• **AIM OF THE EXERCISE**: Your task is to reproduce the listing exactly, without its images.

· · · · · · ·

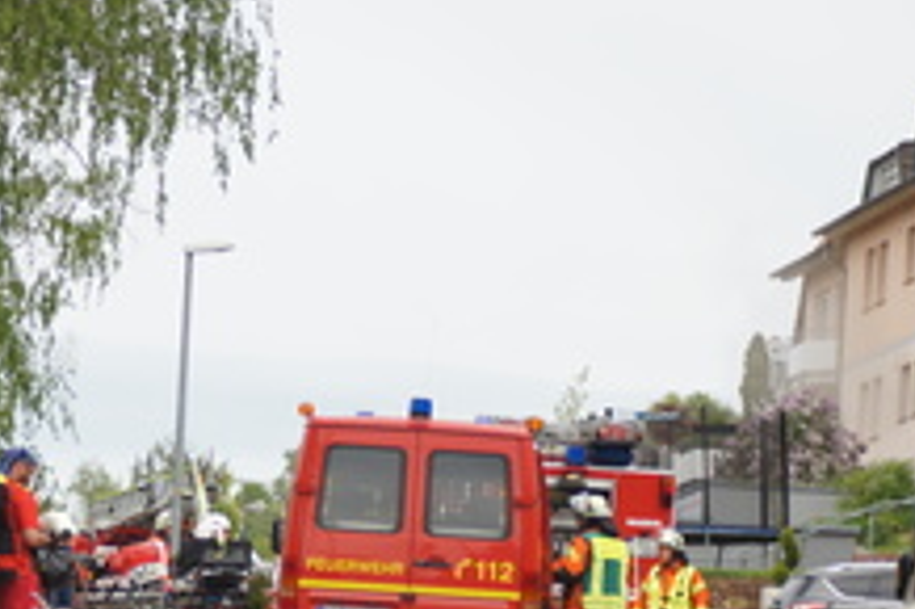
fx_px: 5941
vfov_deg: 5.9
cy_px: 533
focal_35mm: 234
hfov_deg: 8.8
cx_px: 332
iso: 100
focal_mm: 85
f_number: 6.3
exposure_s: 1/160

· · · · · · ·

• **ANSWER FOR THE TASK**:
fx_px: 5941
vfov_deg: 5.9
cy_px: 533
focal_35mm: 234
hfov_deg: 8.8
cx_px: 332
iso: 100
focal_mm: 85
f_number: 6.3
exposure_s: 1/160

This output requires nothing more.